What is required: Write out each line from the data below that includes the word "heart".

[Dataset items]
....................
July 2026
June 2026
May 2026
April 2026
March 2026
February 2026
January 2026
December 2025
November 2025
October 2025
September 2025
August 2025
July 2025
....................
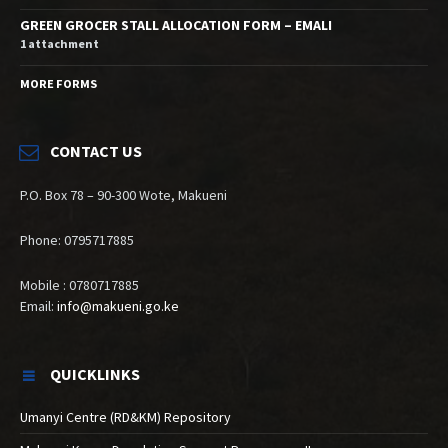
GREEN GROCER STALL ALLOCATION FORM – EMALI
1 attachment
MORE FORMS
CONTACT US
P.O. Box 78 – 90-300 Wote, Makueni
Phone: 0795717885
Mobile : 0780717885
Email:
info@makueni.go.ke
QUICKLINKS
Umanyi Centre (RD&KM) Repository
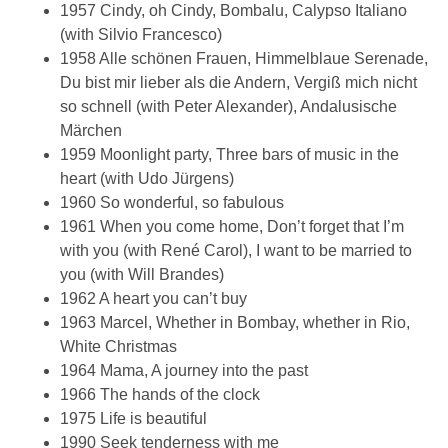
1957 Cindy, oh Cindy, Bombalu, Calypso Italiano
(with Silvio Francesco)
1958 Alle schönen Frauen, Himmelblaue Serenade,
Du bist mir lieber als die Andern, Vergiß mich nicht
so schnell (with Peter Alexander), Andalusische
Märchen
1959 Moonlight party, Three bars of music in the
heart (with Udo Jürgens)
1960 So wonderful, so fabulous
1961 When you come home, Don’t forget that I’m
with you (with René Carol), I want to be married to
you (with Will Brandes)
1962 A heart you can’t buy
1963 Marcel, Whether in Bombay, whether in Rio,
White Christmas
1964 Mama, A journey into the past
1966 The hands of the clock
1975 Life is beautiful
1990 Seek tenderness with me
....................
The answer:
heart (with Udo Jürgens)
1962 A heart you can’t buy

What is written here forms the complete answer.